SUPPLIED RECORDS:
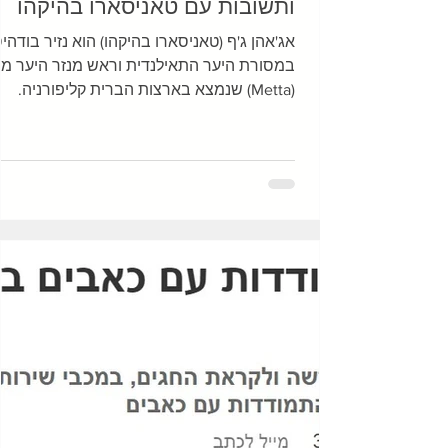
ותשובות עם טאניסארו בהיקהו
אג'אהן ג'ף (טאניסארו בהיקהו) הוא נזיר בודהי
במסורת היער התאילנדית וראש מנזר היער מ
(Metta) שנמצא בארצות הברית קליפורניה.
במשך 10...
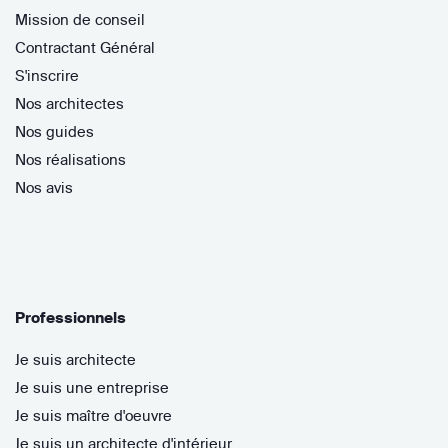
Mission de conseil
Contractant Général
S'inscrire
Nos architectes
Nos guides
Nos réalisations
Nos avis
Professionnels
Je suis architecte
Je suis une entreprise
Je suis maître d'oeuvre
Je suis un architecte d'intérieur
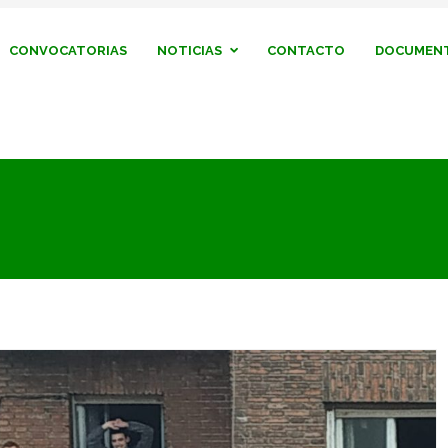
CONVOCATORIAS
NOTICIAS
CONTACTO
DOCUMENT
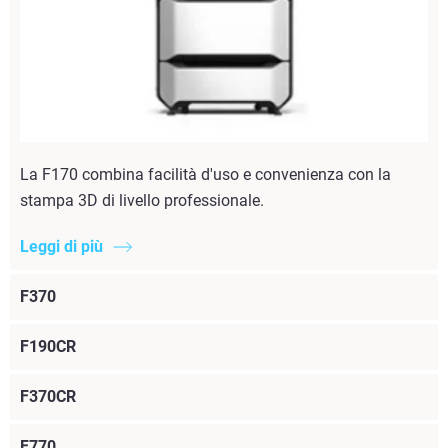
La F170 combina facilità d'uso e convenienza con la
stampa 3D di livello professionale.
Leggi di più
F370
F190CR
F370CR
F770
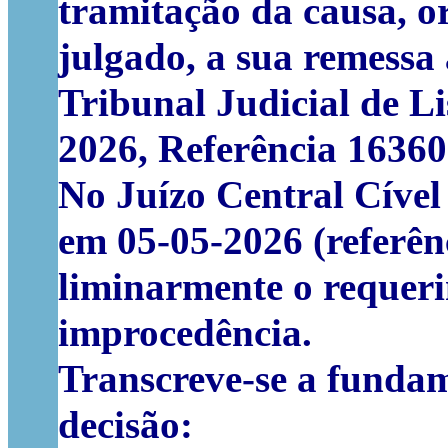
tramitação da causa, o
julgado, a sua remessa
Tribunal Judicial de L
2026, Referência 16360
No Juízo Central Cível 
em 05-05-2026 (referên
liminarmente o requeri
improcedência.
Transcreve-se a fundam
decisão:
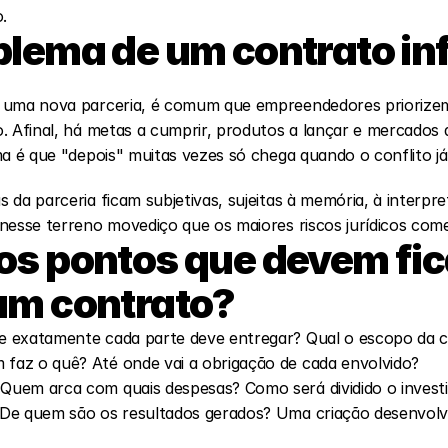
.
blema de um contrato in
 uma nova parceria, é comum que empreendedores priorizem
. Afinal, há metas a cumprir, produtos a lançar e mercados a
ma é que "depois" muitas vezes só chega quando o conflito já 
da parceria ficam subjetivas, sujeitas à memória, à interpre
nesse terreno movediço que os maiores riscos jurídicos com
os pontos que devem fica
um contrato?
ue exatamente cada parte deve entregar? Qual o escopo da 
 faz o quê? Até onde vai a obrigação de cada envolvido?
 Quem arca com quais despesas? Como será dividido o investi
: De quem são os resultados gerados? Uma criação desenvolv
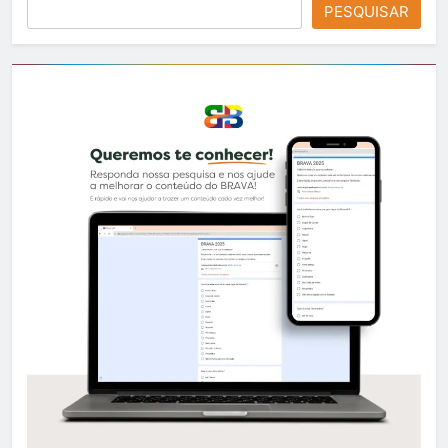
PESQUISAR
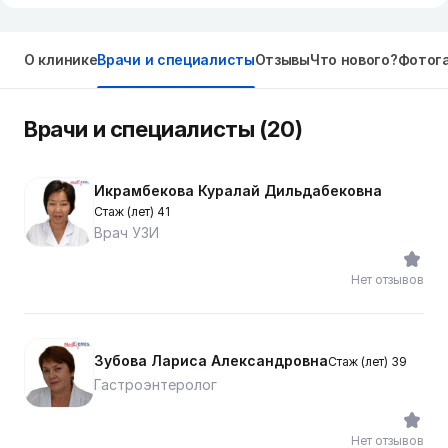
О клинике
Врачи и специалисты
Отзывы
Что нового?
Фотог
Врачи и специалисты (20)
Икрамбекова Куралай Дильдабековна
Стаж (лет) 41
Врач УЗИ
Нет отзывов
Зубова Лариса Александровна
Стаж (лет) 39
Гастроэнтеролог
Нет отзывов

ASSIGNMENT: How many lines in the listing contain the word "Врачи" with matching case? Reply with the number only.

REPLY: 2